WHAT NEEDS TO BE DONE. In the passage about how Rilke's elegies arose, which elegies does the final paragraph say he worked on in the days after sending off the first one, and how much of each?

PASSAGE PROVIDED.
Rilke later told me how these elegies arose. He suspected nothing of what was taking hold inside him; though he may have hinted of it in a letter he wrote: “The nightingale is approaching—” Had he perhaps felt what was on its way? But things seemed again to fall silent. A great sadness came over him; he began to think that this winter too would be fruitless.

Then, one morning, he received a troublesome business letter. He wanted to be done with it quickly, and had to concern himself with sums and other such tedious matters. Outside, a violent north wind was blowing, but the sun shone and the blue water had a silvery gleam. Rilke climbed down to the bastions which, jutting to the east and west, were connected to the foot of the castle by a narrow path along the cliffs. These cliffs fall steeply, for about two hundred feet, into the sea. Rilke paced back and forth, deep in thought, since the reply to the letter so concerned him. Then, all at once, in the midst of his brooding, he halted suddenly, for it seemed to him that in the raging of the storm a voice had called to him: “Who, if I cried out, would hear me among the angelic orders?” He stood still, listening. “What is that?” he half whispered. “What is it, what is coming?”

He took out his notebook, which he always carried with him, and wrote down these words, together with a few lines that formed themselves without his intervention. Who had come? And then he knew the answer: the god …

Very calmly he climbed back up to his room, set his notebook aside, and replied to the difficult letter.

By that evening the entire elegy had been written down.
1

Rilke was elated; he copied the poem into a green leather-bound notebook that he and the princess had bought together in Weimar and sent it to her in Vienna on January 21 as “the first Duino work (and the first for a long time!).” Within days he had composed the effortless-seeming “Second Elegy” as well, along with fragments of the third, sixth, and ninth, and the opening fifteen lines of the tenth. His task as a poet had been announced to him.

DATA FOR ANALYSIS.
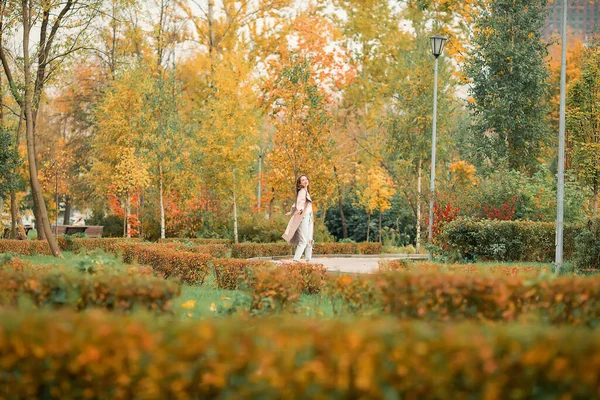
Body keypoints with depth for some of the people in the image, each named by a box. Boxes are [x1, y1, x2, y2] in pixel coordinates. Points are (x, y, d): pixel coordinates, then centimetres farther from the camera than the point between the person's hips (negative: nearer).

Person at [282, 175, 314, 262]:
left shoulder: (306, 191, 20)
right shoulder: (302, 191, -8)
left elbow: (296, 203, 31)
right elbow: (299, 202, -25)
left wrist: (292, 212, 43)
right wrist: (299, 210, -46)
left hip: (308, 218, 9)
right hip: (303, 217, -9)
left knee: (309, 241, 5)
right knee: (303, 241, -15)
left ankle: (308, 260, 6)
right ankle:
...
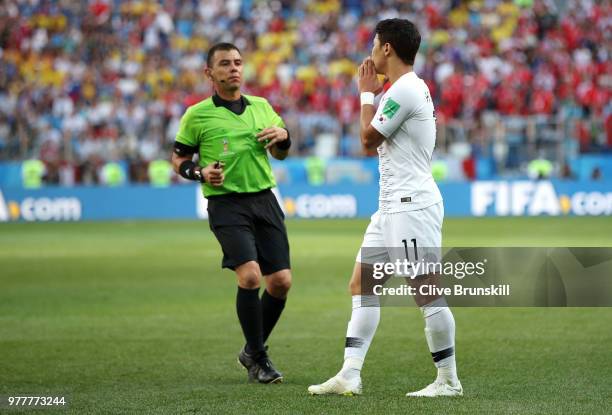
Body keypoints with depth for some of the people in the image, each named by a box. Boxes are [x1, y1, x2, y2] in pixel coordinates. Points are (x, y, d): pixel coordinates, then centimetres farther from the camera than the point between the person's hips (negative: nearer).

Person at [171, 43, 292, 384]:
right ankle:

EXERCISE SOLUTION.
- The "Second Elegy": composed in full
- The third elegy: fragments
- The sixth elegy: fragments
- The ninth elegy: fragments
- The tenth elegy: the opening fifteen lines